Analyst (Kept anonymous to avoid unnecessary embarrassment): Just from a high level perspective, I think you’ve trained the Street here that you guys put up good results and typically there’s an expectation [inaudible] numbers move up. If you look back at this quarter, is there something that surprised you in the market? Are we kind of going through the hypergrowth phase of this? Is there some change fundamentally out there?

CEO Paul Sagan: No, actually, I was very pleased with the results. What we said last year – in the first half of the year is, we were surprised at how fast the market was accelerating. I think if you look at our guidance this year it was for some pretty bold growth. If you look at the mid range, it’s almost 45% revenue growth and now that we reported a quarter almost a third of the way through the year, we still feel very comfortable that we’re going to see what I think is exceptionally strong growth off of a large number last year and even stronger expansion on the bottom line. So, no, I don’t see anything fundamentally different and extremely pleased with the performance. I think that some people may have gotten very comfortable with the fact that we kept beating the guidance early last year and decided well, that’s just the way the world works and we kept saying over and over again, we used the same methodology. We’re conservative, we’re trying to understand what’s going on in our business, we moved the guidance up very strongly that part of last year because we had confidence in the numbers, and we continue to have confidence in the numbers and people should listen really carefully to what we say.

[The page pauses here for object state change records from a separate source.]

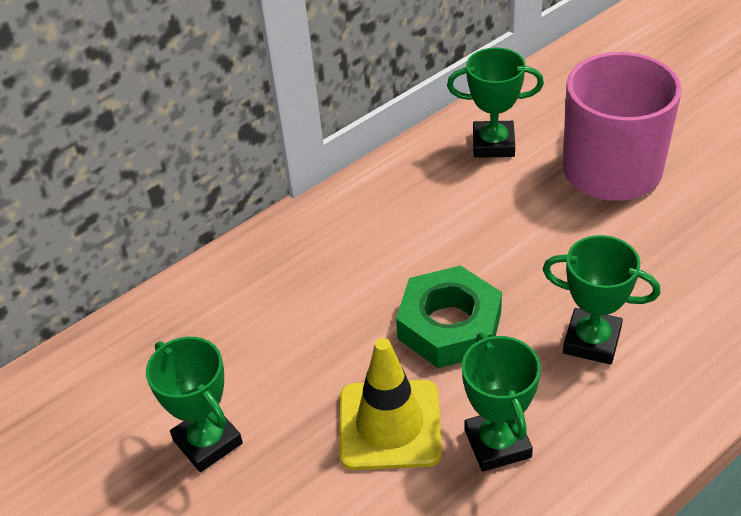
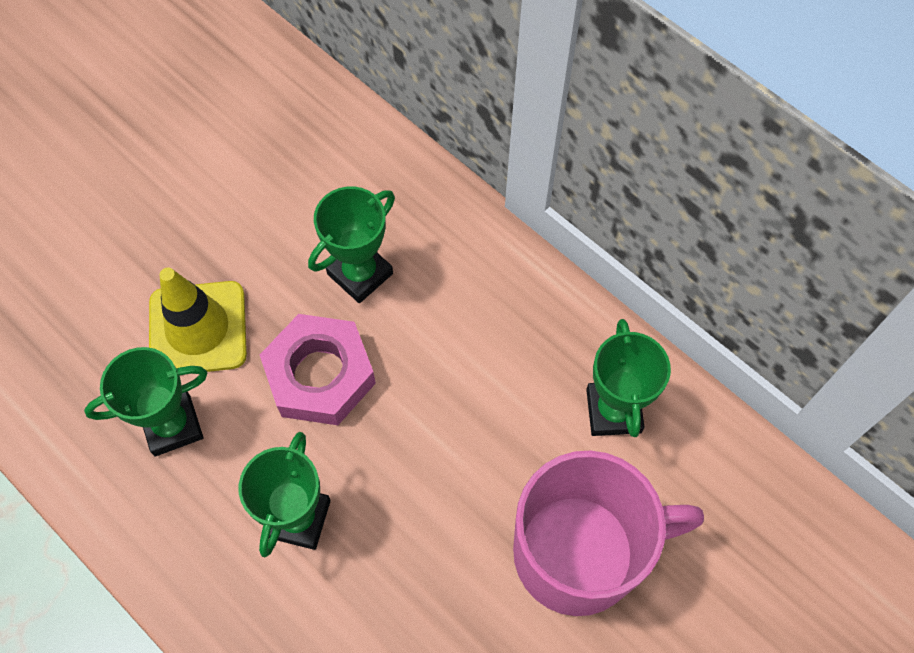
camera: 80 degrees right, 20 degrees up
(207, 442) = (186, 182): green trophy -> green trophy (360, 274)
(449, 325) = (320, 375): green nut -> pink nut

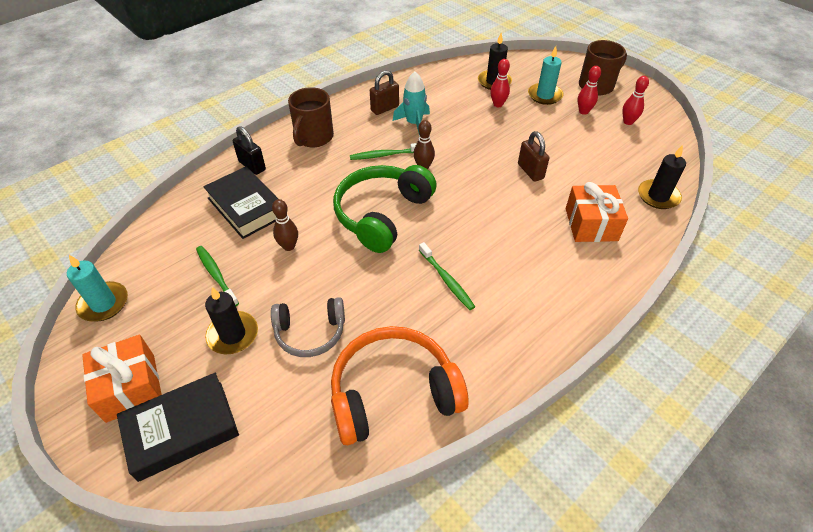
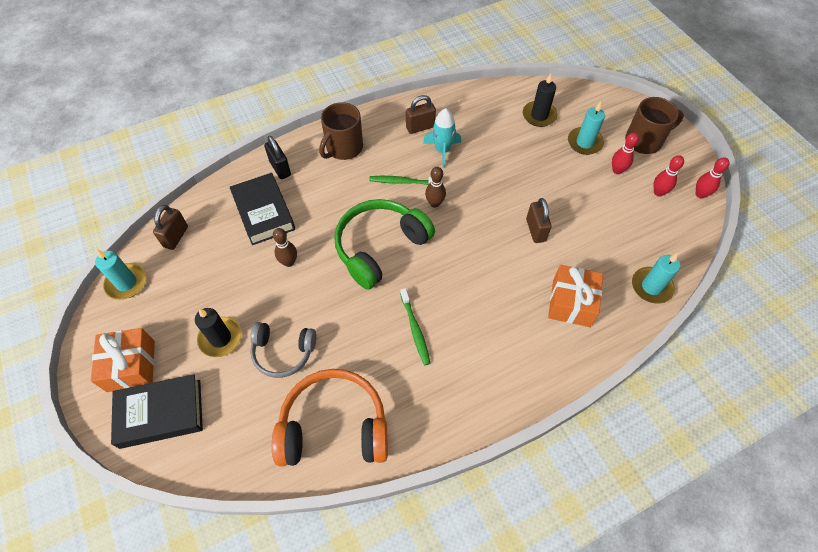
camera: 15 degrees right, 10 degrees up
(152, 247) = (176, 237): none -> brown padlock
(216, 275) = (221, 277): green toothbrush -> none
(498, 104) = (532, 144): red bowling pin -> red bowling pin (700, 194)
(658, 196) = (651, 287): black candle -> turquoise candle

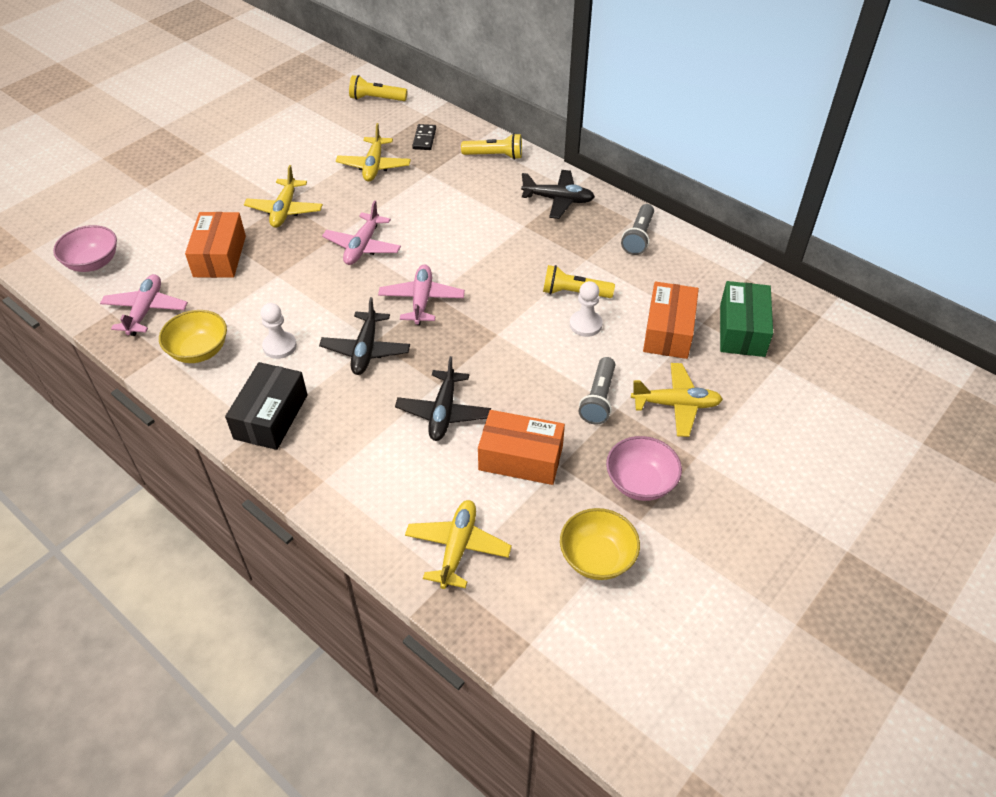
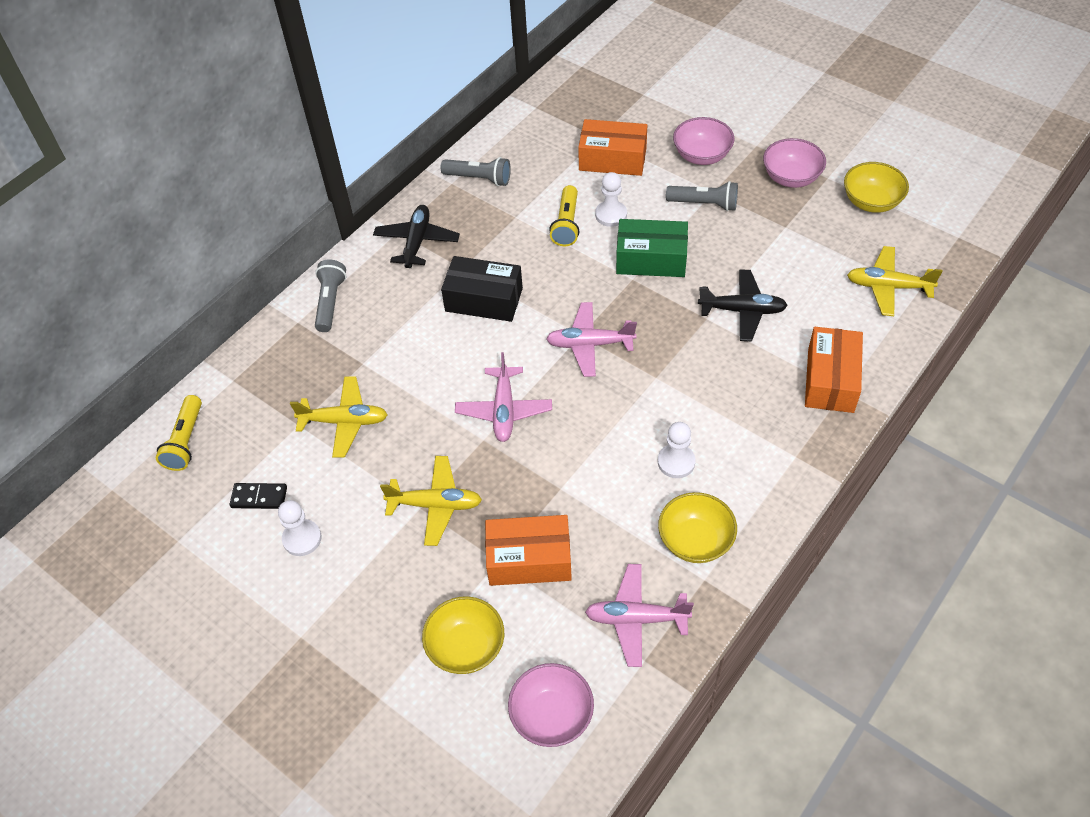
camera: 90 degrees left, 5 degrees up
(163, 224) = (466, 647): none -> yellow bowl
(271, 416) = (776, 449): black box -> black box (484, 300)
(279, 151) = (302, 538): none -> white pawn
(362, 246) = (504, 410): pink plane -> pink plane turned 75 degrees clockwise
(366, 350) = (670, 383): black plane -> none
(424, 139) = (288, 375): black domino -> black domino (259, 497)
(494, 156) = (330, 302): yellow flashlight -> grey flashlight
(520, 458) = (783, 252): orange box -> orange box (830, 380)
(676, 405) = (701, 155): yellow plane -> pink bowl
(742, 330) = (605, 113): green box -> green box (651, 259)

Analyst (Also kept anonymous to avoid unnecessary embarrassment, even though given the prior question it might serve her well to be publicly embarrassed): Okay. And then if I can just follow-up on Todd’s question, so this is the first quarter in six quarters you haven’t been over the high end of guidance for the quarter. And I heard what you just said about you say over and over you can’t keep beating and raising. I’m wondering was there any disappointment for you internally in this quarter and did anything change between the time you gave guidance in January when presumably some of the prices on the renewals in December were set and the current time...

CEO Paul Sagan: Let me stop you right there. No, we always tell you exactly what we think is going to happen. We got some very pleasant surprises last year and we explained why the phenomenon that we thought was going on that we then captured in our guidance going forward. We gave what we thought was accurate guidance and actually we came in exactly there, so were very pleased. In fact I’d like to be exactly right on it, like to give you an exact dollar and exact penny number and then hit it because it says we can understand everything that’s going on in our business. We came in near the high end of the range. I thought it was a very strong quarter and we continue to be very optimistic about the year.

In my humble opinion, the two borderline demented questions you read above encapsulate the reason why the stock is down $12 in five days, and why I’m back into the stock and hoping for lower prices still to get even longer. Who says analysts cannot hand us some good opportunities.


Editors' Note: Both the Author and several HAFN Affiliates own AKAM.